Statt Thunfisch wird meist auch Hühnerfleisch genommen. Als Vorspeise oder kalt als Hauptspeise ein köstliches aber sehr gehaltvolles Gericht.

 

Entstehungsgeschichte:

Die Causa ist das wohl typischste peruanische Gericht. Während des Salpeter-Krieges zwischen Chile und Peru (1879 bis 1884), als das Essen knapp wurde, hatte man dennoch immer Zugriff auf die Grundnahrungsmittel Kartoffeln, Huhn, Limetten, was wohl der Hauptgrund für seine Popularität ist. Seine Ursprünge liegen in der präkolumbianischen Zeit und jede peruanische Familie besitzt ihr eigenes Rezept.
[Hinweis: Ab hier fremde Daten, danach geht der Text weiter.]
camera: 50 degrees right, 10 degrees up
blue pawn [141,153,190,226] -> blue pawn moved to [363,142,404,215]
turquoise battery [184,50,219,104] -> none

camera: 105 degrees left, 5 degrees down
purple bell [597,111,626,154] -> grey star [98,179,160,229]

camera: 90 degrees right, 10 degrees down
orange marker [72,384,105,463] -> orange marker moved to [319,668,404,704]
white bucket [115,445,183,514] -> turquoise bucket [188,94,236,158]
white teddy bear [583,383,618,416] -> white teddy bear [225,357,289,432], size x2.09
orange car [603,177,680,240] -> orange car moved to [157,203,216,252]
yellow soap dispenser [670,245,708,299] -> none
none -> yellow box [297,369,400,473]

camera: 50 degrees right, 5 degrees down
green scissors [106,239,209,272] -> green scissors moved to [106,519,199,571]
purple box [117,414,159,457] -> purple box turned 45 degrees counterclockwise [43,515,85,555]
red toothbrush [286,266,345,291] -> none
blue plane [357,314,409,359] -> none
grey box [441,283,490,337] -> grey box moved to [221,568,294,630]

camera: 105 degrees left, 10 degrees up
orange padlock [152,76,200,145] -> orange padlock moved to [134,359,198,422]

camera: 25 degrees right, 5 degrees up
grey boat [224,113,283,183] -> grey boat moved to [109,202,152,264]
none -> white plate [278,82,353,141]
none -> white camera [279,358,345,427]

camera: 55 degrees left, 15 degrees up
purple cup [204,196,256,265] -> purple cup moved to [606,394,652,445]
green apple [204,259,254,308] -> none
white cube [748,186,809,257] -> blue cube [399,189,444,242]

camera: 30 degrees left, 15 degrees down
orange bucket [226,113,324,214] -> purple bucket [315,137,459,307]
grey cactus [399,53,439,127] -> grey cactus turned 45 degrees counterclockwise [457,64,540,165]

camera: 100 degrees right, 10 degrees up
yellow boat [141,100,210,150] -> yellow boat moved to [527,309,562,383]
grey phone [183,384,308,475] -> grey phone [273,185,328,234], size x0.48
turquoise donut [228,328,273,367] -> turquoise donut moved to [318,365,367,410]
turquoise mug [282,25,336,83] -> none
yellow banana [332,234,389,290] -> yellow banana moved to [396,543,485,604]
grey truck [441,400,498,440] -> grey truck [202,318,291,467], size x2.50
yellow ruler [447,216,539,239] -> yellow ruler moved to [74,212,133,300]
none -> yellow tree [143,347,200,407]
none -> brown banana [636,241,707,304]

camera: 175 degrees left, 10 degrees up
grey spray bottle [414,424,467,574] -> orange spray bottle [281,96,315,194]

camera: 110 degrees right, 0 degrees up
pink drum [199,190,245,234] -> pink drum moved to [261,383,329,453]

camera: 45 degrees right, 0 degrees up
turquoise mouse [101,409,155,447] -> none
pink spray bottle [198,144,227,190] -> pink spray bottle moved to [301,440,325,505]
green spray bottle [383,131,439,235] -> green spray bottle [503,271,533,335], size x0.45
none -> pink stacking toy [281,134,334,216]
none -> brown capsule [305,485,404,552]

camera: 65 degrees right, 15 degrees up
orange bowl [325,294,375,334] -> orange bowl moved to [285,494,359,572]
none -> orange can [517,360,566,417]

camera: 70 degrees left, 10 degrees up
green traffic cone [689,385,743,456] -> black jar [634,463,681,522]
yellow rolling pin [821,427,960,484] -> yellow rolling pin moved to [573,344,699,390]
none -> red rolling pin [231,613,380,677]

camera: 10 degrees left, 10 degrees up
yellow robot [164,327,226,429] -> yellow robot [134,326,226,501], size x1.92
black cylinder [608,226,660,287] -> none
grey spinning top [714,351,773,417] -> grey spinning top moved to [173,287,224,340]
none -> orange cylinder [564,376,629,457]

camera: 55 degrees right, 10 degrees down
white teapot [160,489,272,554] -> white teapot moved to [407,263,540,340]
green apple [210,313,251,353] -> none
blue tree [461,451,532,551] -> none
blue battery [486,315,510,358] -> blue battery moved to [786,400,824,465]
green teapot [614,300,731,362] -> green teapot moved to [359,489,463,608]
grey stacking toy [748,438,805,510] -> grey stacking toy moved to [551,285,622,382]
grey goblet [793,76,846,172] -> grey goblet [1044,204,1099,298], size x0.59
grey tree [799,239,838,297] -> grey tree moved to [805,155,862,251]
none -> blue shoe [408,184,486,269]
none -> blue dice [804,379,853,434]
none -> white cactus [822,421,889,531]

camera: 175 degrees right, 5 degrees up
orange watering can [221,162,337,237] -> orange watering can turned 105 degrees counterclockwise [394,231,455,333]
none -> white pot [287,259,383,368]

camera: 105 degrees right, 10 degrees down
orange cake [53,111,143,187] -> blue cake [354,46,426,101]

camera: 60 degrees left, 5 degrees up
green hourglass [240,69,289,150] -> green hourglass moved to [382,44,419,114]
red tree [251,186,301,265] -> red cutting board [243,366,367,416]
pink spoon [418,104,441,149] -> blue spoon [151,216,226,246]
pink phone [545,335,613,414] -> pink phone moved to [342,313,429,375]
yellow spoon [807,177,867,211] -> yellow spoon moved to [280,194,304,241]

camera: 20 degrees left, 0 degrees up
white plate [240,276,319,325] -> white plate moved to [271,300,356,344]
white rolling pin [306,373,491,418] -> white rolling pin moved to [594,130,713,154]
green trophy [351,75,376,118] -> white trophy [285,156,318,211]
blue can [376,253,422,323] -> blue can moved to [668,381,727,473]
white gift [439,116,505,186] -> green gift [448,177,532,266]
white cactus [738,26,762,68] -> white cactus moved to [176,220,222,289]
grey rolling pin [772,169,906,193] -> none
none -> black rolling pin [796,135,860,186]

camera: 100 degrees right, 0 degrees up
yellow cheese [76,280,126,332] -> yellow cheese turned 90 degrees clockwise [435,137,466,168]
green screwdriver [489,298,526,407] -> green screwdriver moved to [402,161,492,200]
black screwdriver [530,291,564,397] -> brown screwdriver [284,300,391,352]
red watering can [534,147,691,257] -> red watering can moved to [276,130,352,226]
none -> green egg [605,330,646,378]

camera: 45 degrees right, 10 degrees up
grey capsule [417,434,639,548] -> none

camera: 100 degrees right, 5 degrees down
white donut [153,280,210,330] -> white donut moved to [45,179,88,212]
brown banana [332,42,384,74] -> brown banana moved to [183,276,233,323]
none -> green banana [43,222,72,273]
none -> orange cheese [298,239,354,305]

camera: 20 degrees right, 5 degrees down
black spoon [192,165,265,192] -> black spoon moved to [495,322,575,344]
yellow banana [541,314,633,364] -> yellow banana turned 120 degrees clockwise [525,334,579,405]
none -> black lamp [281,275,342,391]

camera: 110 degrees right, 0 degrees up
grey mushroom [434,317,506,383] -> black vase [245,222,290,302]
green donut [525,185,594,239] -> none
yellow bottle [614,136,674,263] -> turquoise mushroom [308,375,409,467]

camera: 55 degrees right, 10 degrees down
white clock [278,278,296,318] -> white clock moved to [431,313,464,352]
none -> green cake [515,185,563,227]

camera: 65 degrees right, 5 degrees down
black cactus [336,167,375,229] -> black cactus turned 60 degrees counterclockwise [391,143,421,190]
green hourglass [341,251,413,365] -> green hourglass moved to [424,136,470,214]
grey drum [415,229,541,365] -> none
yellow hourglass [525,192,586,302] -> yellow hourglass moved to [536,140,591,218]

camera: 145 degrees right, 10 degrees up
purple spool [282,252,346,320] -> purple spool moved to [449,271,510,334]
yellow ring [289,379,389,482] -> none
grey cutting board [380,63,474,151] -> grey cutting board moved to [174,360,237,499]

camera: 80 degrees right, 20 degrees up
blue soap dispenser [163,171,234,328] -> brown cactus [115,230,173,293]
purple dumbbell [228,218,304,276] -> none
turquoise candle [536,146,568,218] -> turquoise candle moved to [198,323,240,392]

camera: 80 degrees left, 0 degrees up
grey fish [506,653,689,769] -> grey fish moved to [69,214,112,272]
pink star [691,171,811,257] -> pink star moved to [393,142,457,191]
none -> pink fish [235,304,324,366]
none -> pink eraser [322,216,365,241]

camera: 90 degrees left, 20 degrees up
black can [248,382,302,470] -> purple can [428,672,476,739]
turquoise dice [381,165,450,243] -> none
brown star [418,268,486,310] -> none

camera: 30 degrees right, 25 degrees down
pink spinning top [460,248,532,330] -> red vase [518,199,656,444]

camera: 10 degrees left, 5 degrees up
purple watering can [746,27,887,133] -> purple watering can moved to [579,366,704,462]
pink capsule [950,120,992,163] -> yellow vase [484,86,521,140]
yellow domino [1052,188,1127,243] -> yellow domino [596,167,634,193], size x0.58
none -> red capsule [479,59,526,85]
Seine Bezeichnung geht auf das Quechua-Wort „Kausay“ zurück, was schlicht in etwa mit „Essen oder „etwas, das satt macht“ übersetzt werden kann. Zum ursprünglichen „Kartoffel-Chili-Kuchen“ mit Huhn und Limetten kamen mit den Spaniern Avocados, Fisch und Meeresfrüchte dazu.